§ **DIRECTIVE A**
Pull out each line of the records below that contains the word "every", treating uppercase and lowercase as different.

§ **DOCUMENT EXCERPT**
▶
Daily Themes Week 7
favorite week ever probobs. metaphors!
3/4
Prompt 4A: craft your own theme featuring a catalog of metaphors.
After Michael Ondaatje’s “Sweet Like a Crow”
Psalm 22:30: “Deliver my soul from the sword, my darling from the power of the dog.”
You make me sick like a dog, run laps like a dog, drool saliva and trail spit, gnash teeth and chew bones, play fetch and bark like a dog. Shove my face into kibble like a dog, sit nice, roll over, good boy, like a dog. I yelp as you step as my tail, forgive you the instant later. Throw the tennis balls so they bonk me on my nose, scratch my head, wag my tail, forget to feed me, poke me while I’m sleeping. Throw me a bone and let me lick your fingers and tell me to shut up when I speak. Hush me and lock me in a room and throw away the key and find the key and grind the key into dust with your heel. Throw me up into a tree and turn me into a fruit, set up a basket with spikes so I stay in place once I’m down, mash me up and serve me with turkey, set up beside the asparagus. Tell me my insides determine who I am, tell me my pit is my defining pomological feature, tell me I’m no fruit without a seed, then cut me open and dig my heart out and throw it away. Feed the rest of me to the dog beneath the tree and then kick me to the street.
3/2
Prompt 3B: Write a theme (fiction or non) in which extended metaphor is either a. embarrassingly overdone or b. carefully controlled
I have a tea set that I bought in Taiwan over winter break. The teapot is sand-colored, with the texture of gravel. It fits easily in the palm of my hand. The matching teacups are made of the same sand as the teapot, and each could probably fit a single mouthful of tea.
I drink mostly loose leaf tea, shriveled little balls of black crackle, and when I add hot water to them, they exhale, release. The tea’s little hands unclench and rehydrate into recognizable leaves, waving around in the water.
◀
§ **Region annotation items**
▶
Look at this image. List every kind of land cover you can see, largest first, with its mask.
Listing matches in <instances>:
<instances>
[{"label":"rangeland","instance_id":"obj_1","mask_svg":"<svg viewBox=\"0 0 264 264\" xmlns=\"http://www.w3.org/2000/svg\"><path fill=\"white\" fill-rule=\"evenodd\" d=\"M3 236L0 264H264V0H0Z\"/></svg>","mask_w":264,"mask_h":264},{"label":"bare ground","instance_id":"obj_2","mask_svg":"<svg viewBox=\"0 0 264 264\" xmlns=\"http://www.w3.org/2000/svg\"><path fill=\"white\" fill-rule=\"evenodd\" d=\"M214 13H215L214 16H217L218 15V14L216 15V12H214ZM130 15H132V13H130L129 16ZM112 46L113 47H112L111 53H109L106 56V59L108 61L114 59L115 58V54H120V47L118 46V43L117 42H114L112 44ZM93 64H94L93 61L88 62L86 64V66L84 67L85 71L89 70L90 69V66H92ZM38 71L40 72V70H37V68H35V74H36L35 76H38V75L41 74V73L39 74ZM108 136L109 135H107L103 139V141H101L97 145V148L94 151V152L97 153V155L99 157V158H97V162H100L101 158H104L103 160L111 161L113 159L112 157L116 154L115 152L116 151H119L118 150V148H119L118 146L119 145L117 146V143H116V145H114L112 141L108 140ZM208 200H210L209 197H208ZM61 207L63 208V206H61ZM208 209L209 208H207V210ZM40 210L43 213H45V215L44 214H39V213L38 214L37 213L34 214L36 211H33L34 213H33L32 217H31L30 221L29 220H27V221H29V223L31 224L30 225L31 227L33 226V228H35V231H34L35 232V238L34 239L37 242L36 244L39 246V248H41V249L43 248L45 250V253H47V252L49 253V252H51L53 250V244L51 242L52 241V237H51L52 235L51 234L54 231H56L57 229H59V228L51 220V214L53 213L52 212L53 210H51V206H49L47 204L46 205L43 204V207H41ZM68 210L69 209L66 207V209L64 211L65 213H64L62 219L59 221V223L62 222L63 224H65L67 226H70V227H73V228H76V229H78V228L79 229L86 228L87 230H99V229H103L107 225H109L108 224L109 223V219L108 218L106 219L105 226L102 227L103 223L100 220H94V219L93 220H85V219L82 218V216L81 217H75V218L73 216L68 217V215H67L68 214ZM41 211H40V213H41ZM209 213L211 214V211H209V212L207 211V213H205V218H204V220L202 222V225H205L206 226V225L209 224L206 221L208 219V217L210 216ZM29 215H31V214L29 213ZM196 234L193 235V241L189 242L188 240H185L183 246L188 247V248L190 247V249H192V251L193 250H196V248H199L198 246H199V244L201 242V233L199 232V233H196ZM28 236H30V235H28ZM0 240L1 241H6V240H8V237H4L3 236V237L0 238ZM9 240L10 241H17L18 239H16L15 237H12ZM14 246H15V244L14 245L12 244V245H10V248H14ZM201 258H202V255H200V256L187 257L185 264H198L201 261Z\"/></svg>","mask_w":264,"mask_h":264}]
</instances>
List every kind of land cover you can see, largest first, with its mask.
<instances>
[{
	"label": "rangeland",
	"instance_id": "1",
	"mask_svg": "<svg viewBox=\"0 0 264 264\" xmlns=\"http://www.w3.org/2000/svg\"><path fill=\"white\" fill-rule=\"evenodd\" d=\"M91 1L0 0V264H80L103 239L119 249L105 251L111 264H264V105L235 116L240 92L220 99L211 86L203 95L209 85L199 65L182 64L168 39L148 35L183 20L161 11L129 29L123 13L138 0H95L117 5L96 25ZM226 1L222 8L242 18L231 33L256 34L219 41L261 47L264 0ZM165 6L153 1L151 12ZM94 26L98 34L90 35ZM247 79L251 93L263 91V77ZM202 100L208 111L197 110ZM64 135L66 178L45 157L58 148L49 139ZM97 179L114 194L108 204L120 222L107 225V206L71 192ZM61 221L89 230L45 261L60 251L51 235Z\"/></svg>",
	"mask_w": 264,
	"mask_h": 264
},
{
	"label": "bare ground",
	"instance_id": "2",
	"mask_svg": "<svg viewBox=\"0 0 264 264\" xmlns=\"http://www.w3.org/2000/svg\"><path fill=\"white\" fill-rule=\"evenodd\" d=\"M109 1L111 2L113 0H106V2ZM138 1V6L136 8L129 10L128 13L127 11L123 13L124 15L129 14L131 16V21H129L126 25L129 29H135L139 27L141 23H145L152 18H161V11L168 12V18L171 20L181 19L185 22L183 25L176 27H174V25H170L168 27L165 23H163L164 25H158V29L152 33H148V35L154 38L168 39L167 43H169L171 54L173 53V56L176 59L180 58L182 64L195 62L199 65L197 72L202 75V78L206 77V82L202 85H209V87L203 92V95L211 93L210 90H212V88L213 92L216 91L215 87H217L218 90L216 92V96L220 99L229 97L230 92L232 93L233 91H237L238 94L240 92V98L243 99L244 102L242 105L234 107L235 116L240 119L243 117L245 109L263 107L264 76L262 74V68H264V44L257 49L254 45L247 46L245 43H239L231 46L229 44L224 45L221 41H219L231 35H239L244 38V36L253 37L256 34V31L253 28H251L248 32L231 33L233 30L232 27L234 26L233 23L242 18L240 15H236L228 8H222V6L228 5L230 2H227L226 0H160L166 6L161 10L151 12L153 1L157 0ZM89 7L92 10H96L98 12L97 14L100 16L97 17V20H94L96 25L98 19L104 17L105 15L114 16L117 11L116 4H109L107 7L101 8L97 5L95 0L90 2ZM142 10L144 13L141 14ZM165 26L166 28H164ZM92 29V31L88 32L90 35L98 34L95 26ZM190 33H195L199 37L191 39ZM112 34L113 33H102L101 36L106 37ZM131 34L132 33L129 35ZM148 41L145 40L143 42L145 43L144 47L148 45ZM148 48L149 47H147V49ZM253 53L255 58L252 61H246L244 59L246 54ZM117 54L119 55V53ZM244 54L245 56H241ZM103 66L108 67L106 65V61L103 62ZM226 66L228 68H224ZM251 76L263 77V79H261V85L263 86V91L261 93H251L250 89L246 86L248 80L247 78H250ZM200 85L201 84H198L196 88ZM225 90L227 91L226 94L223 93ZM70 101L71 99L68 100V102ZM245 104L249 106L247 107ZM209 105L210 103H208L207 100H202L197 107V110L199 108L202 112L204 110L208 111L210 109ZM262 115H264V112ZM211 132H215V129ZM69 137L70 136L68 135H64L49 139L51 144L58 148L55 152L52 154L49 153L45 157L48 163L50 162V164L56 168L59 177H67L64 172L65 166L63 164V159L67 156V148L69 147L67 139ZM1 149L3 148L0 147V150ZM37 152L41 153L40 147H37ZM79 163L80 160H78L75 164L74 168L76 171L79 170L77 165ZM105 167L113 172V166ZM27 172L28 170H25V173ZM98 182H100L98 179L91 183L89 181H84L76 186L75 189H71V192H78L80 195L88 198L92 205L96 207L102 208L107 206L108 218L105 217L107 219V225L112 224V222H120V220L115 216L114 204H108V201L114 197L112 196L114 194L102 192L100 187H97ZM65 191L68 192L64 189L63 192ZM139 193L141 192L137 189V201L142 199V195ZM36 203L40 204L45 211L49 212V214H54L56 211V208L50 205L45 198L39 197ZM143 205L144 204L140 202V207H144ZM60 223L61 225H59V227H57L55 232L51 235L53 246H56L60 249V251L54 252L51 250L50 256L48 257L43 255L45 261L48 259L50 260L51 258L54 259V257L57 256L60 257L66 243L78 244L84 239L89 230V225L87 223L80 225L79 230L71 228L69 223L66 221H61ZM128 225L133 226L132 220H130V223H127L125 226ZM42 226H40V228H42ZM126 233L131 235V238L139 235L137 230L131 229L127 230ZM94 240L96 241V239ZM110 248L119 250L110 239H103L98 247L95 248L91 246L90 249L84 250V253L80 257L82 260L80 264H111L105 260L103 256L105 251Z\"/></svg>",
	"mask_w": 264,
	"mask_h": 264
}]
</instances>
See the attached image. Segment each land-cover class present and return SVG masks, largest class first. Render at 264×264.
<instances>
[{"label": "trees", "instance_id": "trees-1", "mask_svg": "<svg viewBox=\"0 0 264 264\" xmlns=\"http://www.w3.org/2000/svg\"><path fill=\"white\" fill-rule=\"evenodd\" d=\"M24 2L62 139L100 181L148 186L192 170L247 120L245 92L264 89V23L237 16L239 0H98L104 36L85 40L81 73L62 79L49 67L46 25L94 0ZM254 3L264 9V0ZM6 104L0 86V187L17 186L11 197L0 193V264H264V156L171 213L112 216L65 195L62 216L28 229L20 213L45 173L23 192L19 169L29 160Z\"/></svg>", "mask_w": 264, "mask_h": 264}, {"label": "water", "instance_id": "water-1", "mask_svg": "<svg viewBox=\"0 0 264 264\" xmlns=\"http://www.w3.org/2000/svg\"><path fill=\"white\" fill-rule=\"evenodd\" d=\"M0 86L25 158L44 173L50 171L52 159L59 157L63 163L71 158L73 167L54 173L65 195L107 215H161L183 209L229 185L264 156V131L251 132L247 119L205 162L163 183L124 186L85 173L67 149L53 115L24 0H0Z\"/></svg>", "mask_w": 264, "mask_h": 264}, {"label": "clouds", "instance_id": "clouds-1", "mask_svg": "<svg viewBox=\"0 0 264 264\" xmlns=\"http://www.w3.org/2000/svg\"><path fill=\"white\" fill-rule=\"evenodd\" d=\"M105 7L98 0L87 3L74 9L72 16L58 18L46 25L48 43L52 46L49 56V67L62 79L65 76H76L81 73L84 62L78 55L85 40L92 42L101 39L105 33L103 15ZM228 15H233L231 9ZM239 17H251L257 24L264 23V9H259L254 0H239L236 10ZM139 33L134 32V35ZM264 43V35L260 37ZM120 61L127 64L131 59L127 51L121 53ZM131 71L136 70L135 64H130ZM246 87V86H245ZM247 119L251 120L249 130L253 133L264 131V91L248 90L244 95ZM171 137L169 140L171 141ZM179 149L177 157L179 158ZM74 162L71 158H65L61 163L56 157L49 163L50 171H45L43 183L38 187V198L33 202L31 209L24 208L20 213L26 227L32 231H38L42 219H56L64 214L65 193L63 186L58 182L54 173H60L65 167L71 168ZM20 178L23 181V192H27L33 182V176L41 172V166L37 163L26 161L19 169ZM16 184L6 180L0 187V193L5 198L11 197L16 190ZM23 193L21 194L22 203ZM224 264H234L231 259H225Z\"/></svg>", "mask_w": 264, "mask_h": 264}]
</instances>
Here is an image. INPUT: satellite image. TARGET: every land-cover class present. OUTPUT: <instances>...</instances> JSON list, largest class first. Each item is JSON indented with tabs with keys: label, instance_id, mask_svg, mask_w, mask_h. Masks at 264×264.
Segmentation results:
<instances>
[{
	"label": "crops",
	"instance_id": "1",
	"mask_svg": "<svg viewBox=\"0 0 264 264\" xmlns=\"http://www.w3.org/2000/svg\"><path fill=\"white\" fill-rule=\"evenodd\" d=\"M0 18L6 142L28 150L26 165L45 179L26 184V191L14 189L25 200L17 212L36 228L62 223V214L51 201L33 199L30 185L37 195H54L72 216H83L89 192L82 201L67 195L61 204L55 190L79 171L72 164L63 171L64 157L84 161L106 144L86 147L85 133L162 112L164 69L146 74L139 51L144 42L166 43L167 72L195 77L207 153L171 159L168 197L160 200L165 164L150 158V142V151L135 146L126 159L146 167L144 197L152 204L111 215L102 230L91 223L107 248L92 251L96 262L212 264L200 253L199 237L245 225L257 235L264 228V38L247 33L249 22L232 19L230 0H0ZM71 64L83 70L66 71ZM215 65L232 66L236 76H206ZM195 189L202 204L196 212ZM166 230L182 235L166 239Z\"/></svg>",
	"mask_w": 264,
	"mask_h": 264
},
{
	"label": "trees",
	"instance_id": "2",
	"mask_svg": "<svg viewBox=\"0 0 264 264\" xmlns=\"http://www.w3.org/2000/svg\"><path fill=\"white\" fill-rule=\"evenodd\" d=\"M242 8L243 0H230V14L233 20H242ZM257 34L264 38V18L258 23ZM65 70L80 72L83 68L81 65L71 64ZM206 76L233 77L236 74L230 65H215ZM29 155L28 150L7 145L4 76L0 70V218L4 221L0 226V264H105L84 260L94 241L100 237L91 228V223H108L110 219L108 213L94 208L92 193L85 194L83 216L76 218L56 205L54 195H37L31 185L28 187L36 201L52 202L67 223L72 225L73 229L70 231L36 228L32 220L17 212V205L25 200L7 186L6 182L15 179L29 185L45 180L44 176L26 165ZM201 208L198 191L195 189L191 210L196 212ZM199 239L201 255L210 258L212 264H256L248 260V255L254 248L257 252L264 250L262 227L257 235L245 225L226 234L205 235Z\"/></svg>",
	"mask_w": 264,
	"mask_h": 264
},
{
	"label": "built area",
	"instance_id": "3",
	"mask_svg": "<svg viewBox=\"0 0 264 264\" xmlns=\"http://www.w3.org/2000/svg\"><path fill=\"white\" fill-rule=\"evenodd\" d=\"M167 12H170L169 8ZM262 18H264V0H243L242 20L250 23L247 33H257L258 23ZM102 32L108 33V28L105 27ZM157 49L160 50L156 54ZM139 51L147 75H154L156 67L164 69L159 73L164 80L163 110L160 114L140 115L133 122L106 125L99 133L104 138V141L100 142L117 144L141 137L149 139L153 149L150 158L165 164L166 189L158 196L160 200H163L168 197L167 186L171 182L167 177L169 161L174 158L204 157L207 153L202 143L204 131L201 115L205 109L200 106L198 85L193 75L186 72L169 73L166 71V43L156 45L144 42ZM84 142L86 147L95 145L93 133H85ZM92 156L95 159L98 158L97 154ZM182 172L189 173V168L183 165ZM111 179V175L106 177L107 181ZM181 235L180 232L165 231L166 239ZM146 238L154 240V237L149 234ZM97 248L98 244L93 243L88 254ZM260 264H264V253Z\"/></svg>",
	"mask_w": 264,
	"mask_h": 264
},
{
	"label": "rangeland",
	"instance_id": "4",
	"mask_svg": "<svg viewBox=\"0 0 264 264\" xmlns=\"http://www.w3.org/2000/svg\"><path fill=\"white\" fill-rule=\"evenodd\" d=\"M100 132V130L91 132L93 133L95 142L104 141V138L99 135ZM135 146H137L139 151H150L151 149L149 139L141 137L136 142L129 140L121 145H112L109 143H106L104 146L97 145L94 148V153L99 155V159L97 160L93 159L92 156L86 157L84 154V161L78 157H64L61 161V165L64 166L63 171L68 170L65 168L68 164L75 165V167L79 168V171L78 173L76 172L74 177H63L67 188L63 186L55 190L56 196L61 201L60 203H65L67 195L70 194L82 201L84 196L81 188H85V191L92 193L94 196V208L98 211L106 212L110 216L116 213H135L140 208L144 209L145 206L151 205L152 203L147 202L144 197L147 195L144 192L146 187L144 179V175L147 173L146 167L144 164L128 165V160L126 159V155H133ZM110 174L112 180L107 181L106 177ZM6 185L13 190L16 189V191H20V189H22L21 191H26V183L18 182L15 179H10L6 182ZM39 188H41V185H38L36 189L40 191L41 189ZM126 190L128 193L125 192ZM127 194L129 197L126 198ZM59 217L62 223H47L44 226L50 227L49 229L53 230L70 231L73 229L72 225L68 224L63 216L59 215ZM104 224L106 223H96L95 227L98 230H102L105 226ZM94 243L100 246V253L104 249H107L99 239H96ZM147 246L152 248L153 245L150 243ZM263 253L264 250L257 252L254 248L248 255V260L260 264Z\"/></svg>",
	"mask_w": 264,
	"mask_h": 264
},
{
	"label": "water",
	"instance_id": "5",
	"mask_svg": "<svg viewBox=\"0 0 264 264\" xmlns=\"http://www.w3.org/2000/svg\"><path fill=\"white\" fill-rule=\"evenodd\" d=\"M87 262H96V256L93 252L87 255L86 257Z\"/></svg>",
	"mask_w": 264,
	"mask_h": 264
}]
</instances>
◀
§ **DIRECTIVE B**
Reproduce the passage of the daily themes text above between "I drink mostly" and "in the water.", inclusive, word for word.

§ **CORRECT ANSWER A**
Look at this image. List every kind of land cover you can see, largest first, with its mask.
List every kind of land cover you can see, largest first, with its mask.
Here is an image. INPUT: satellite image. TARGET: every land-cover class present. OUTPUT: <instances>...</instances> JSON list, largest class first. Each item is JSON indented with tabs with keys: label, instance_id, mask_svg, mask_w, mask_h. Masks at 264×264.

§ **CORRECT ANSWER B**
I drink mostly loose leaf tea, shriveled little balls of black crackle, and when I add hot water to them, they exhale, release. The tea’s little hands unclench and rehydrate into recognizable leaves, waving around in the water.